_What the task asks_
Would you copy each line of the data below that has "travis"?

_Task inputs_

——————

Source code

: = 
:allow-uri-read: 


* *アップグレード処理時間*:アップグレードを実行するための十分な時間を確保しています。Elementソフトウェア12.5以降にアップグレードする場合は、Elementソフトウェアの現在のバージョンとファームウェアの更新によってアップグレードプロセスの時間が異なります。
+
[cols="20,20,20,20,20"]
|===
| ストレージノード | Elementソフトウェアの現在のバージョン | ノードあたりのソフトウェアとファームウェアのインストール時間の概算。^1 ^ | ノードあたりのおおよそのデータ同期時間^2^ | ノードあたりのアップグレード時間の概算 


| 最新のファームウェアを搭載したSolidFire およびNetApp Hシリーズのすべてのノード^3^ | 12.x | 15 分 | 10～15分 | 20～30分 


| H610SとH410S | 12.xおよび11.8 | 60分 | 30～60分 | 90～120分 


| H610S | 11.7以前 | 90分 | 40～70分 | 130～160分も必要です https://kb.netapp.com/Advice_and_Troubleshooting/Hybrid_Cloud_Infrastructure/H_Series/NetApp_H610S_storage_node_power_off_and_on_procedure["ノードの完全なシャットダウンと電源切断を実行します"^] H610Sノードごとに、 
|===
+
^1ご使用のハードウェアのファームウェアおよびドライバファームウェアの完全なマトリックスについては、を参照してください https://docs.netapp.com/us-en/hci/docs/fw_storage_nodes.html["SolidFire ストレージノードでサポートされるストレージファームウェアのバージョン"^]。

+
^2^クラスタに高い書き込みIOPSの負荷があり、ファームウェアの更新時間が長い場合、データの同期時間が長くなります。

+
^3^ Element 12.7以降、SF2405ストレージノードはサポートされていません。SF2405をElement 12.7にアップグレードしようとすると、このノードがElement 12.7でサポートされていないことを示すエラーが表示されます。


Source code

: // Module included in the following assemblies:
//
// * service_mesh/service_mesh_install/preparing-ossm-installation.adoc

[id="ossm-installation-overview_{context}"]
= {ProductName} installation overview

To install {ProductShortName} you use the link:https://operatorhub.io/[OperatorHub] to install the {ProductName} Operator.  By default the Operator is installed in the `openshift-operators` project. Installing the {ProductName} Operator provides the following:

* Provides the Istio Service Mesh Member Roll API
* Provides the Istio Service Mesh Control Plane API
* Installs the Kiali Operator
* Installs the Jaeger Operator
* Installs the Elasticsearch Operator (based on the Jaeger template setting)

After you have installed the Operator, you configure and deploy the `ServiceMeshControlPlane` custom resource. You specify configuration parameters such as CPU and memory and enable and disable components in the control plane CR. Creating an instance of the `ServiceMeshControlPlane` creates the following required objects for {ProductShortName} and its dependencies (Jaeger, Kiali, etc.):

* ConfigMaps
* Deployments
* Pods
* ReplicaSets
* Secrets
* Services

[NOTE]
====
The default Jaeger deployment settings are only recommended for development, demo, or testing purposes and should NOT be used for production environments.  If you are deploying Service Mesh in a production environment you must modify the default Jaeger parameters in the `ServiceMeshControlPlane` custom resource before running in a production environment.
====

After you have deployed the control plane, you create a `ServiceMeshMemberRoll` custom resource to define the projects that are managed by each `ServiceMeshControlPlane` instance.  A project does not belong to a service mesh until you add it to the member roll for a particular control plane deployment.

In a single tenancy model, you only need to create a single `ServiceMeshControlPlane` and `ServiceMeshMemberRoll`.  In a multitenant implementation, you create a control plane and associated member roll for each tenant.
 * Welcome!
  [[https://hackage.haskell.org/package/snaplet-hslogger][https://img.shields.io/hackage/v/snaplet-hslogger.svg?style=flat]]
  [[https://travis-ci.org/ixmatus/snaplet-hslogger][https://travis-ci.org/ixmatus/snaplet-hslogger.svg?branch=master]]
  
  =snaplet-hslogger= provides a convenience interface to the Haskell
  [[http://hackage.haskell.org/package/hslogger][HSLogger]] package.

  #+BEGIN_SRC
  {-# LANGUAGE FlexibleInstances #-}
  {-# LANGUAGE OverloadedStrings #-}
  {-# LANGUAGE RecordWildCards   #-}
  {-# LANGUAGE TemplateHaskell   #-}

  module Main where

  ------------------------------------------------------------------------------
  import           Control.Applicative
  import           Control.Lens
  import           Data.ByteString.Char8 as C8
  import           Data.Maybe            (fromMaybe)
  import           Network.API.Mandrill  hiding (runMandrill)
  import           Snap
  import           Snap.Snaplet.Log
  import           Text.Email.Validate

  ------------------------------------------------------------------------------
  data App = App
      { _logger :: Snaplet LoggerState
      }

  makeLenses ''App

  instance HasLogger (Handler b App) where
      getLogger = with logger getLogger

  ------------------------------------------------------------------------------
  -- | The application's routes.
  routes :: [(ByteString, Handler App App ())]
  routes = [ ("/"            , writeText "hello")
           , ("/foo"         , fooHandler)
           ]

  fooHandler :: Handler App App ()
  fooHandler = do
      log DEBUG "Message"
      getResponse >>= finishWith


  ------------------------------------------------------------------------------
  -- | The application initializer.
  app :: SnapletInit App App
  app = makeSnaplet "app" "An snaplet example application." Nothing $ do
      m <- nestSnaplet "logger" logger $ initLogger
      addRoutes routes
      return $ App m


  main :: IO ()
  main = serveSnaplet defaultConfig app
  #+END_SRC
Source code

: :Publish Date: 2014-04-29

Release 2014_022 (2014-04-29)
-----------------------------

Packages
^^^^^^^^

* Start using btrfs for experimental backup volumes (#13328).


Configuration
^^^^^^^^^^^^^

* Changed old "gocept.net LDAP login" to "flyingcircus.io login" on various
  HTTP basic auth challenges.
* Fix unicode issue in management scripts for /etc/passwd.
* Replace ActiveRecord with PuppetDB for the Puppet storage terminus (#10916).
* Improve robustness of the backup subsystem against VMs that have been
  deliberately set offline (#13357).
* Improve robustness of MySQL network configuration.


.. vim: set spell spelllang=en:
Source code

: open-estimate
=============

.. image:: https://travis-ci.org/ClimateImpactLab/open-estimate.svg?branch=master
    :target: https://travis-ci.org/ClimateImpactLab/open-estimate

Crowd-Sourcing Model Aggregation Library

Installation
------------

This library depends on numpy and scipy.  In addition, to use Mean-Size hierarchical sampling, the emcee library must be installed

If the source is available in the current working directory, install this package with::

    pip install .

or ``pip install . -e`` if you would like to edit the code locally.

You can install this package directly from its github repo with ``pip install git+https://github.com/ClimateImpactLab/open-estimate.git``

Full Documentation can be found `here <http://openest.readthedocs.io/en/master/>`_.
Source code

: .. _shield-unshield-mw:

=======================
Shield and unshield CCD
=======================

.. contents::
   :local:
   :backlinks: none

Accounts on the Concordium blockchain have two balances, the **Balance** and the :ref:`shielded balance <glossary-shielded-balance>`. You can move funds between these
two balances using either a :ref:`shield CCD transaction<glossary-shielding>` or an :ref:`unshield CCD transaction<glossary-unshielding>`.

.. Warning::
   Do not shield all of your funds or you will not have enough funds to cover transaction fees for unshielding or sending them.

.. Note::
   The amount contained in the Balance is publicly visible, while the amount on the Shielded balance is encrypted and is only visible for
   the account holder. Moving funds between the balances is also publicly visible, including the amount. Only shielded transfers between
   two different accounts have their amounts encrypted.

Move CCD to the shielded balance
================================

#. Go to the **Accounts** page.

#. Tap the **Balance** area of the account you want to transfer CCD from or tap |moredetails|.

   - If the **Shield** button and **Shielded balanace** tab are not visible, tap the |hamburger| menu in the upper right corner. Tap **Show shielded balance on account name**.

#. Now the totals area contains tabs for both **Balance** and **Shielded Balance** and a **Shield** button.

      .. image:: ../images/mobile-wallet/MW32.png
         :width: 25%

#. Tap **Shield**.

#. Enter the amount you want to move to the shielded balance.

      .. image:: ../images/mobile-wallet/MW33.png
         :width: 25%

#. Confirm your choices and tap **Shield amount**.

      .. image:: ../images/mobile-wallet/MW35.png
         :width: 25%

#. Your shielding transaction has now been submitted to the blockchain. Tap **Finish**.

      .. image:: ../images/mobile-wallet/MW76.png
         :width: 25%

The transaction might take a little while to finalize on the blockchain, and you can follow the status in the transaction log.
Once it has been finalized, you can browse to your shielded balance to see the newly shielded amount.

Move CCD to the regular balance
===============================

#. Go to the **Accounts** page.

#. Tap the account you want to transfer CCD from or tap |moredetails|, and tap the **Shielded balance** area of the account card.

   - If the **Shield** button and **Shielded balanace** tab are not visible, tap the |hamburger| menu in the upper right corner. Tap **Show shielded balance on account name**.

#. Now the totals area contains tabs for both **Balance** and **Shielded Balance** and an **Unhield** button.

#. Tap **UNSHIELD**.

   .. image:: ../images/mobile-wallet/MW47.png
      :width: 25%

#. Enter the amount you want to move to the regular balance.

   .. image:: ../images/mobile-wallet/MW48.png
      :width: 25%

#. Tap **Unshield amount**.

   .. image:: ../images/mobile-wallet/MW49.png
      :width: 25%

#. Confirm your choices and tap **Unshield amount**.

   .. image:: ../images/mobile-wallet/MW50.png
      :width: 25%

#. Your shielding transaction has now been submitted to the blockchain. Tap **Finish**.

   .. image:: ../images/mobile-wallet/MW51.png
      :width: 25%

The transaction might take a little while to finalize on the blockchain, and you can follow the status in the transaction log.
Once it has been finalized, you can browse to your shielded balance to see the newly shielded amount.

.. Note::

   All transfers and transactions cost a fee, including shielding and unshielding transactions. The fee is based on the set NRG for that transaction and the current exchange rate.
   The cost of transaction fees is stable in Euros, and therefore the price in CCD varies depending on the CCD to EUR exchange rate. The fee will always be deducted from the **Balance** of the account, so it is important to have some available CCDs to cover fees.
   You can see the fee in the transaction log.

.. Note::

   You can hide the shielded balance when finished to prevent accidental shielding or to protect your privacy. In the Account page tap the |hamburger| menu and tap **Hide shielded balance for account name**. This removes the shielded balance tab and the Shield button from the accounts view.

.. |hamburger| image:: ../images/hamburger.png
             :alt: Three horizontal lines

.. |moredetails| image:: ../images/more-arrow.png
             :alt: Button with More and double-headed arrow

——————

_Solution to the exercise_
  [[https://travis-ci.org/ixmatus/snaplet-hslogger][https://travis-ci.org/ixmatus/snaplet-hslogger.svg?branch=master]]
.. image:: https://travis-ci.org/ClimateImpactLab/open-estimate.svg?branch=master
    :target: https://travis-ci.org/ClimateImpactLab/open-estimate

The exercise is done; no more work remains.